Update: Stephen Bainbridge responds in an update to his original post:

bq. One would have thought my point was obvious, but let me spell it out. Point one: There are a lot smart conservatives out there interested in intellectual matters and the life of the mind. They’re qualified to be academics and likely would pursue an academic career if they had a fair shot at landing one. Point two: Even if Chait and Farrell are right that there is a streak of anti-intellectualism in the Republican party, so fricking what? Why does that justify the academic left’s discrimination against conservatives? (You’ll note Farrell just sort of glides past that point.) Would Farrell say that environmentalists should be excluded from the academy because some eco-nuts commit the grossly anti-intellectual act of vandalizing laboratories doing animal research? Of course not. So spare me your stereotypes and generalizations. And stop using Karl Rove’s (highly successful) campaign tactics as your spurious justification for discriminating against conservative academics. Just because your Democrat party can’t beat Bush doesn’t justify taking our your anger on right-of-center job applicants.

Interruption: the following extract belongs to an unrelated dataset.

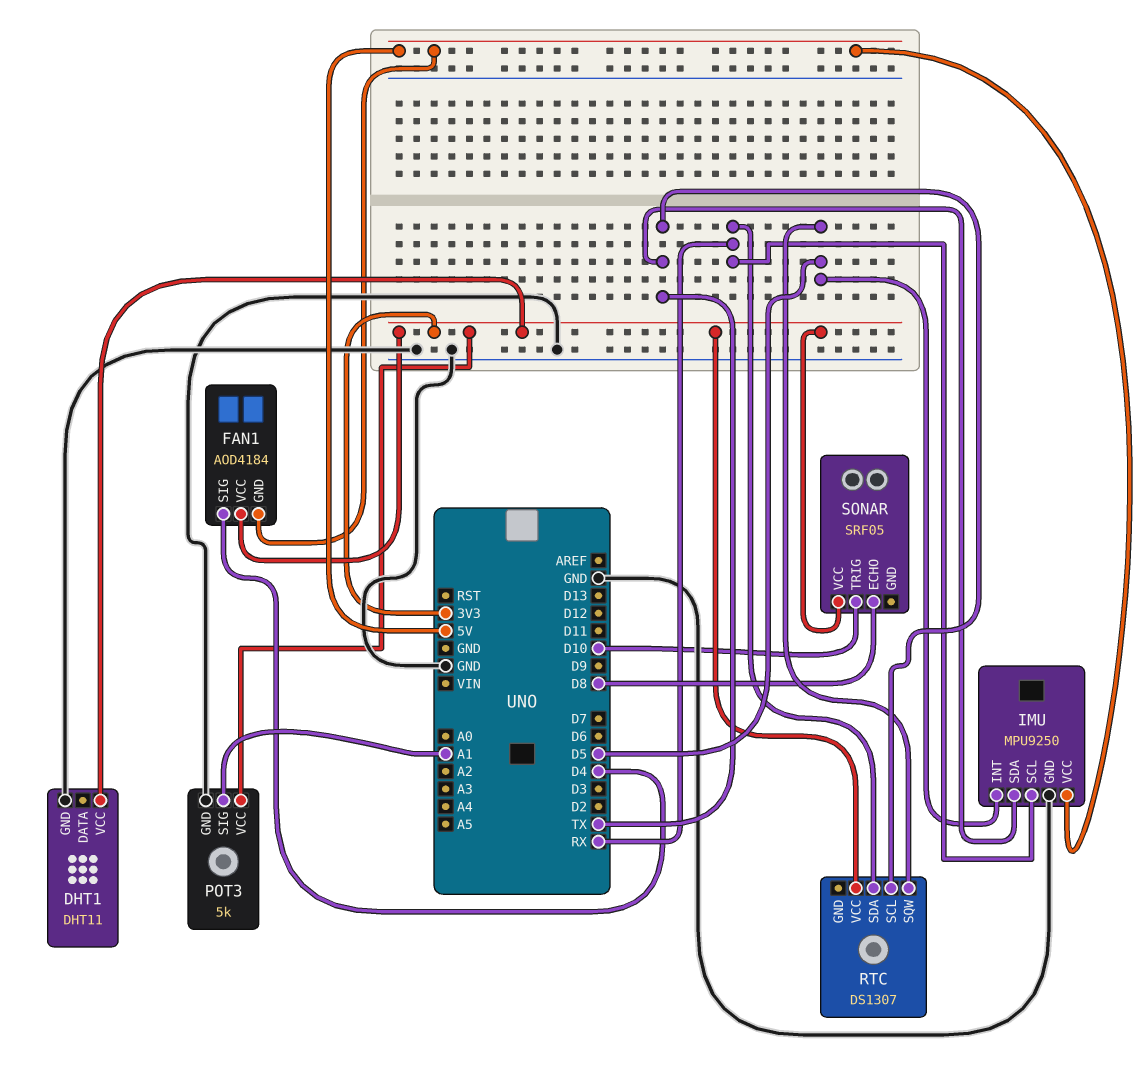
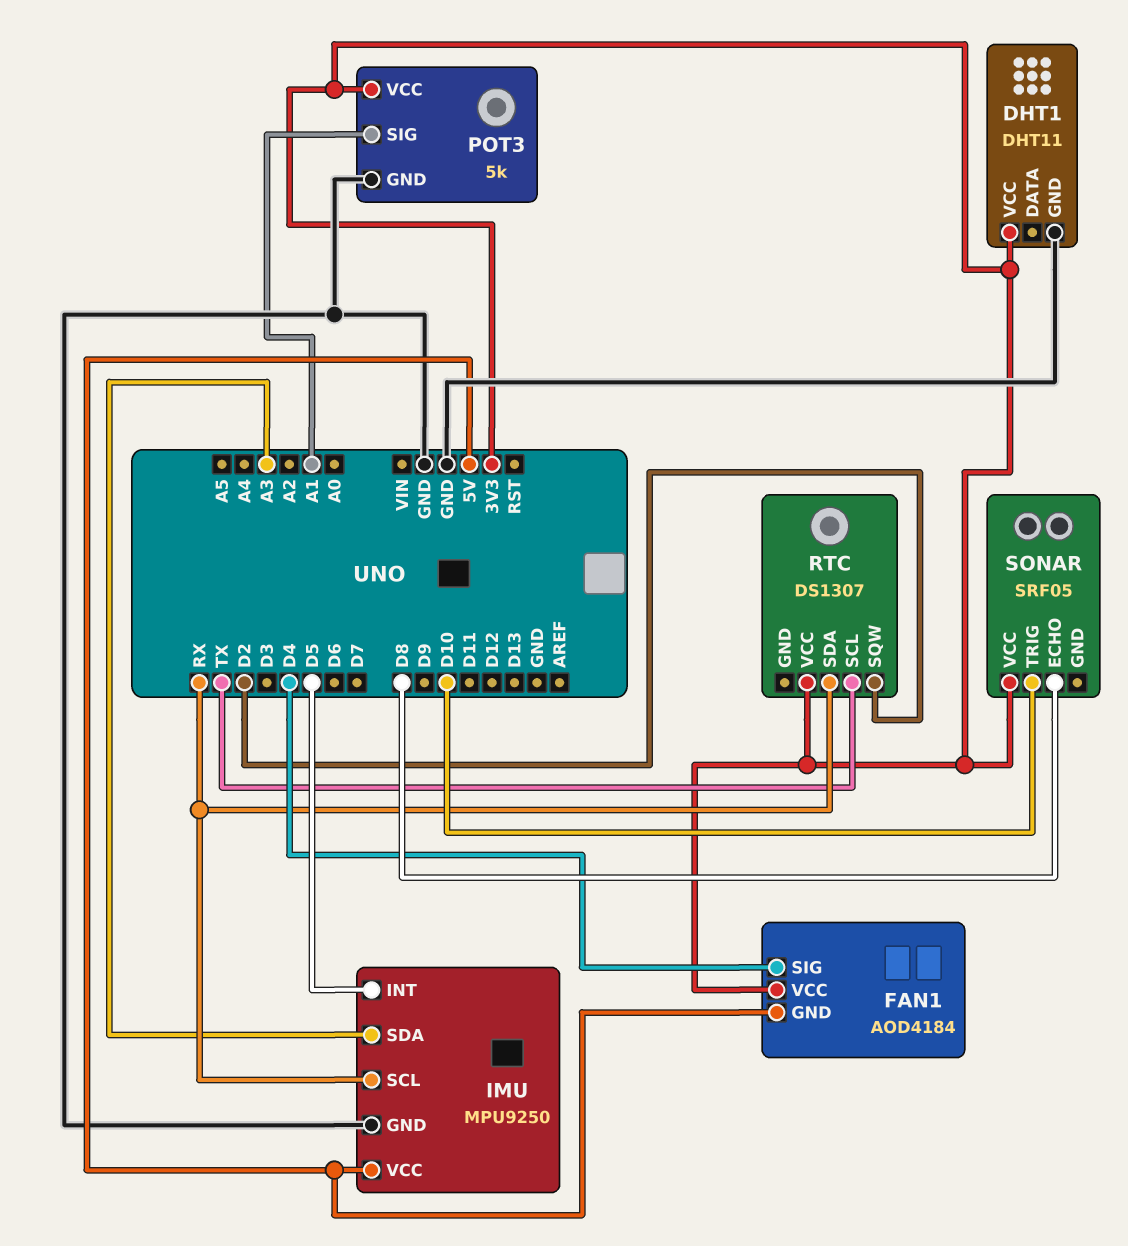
IMU pin SDA: TX -> A3
RTC pin SQW: D5 -> D2

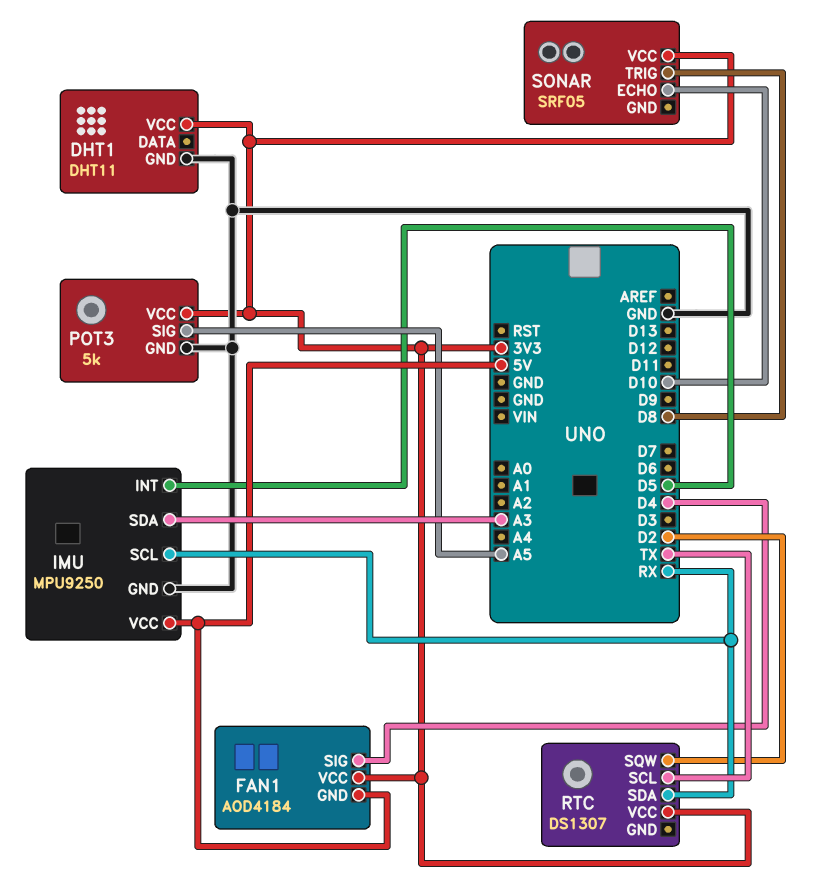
POT3 pin SIG: A1 -> A5
SONAR pin ECHO: D8 -> D10
SONAR pin TRIG: D10 -> D8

He’s either having serious comprehension problems with a perfectly straightforward argument (namely that there is a major non-sequitur in his original claims), or he’s being intellectually dishonest. I don’t at any stage offer any “spurious justification for discriminating against conservative academics” (or indeed any non-spurious justifications either). I simply point to a major flaw in Bainbridge’s argument; he egregiously misinterprets Chait for his own rhetorical purposes. This has no bearing on the underlying question of whether there is, or is not, discrimination against conservative academics. In Bainbridge’s response, he doesn’t even bother to try and justify his misinterpretation; instead he tries to change the subject again by claiming (without any evidence whatsoever) that I’m trying to justify anti-conservative discrimination. Weak, silly bluster – I’d have expected better from him.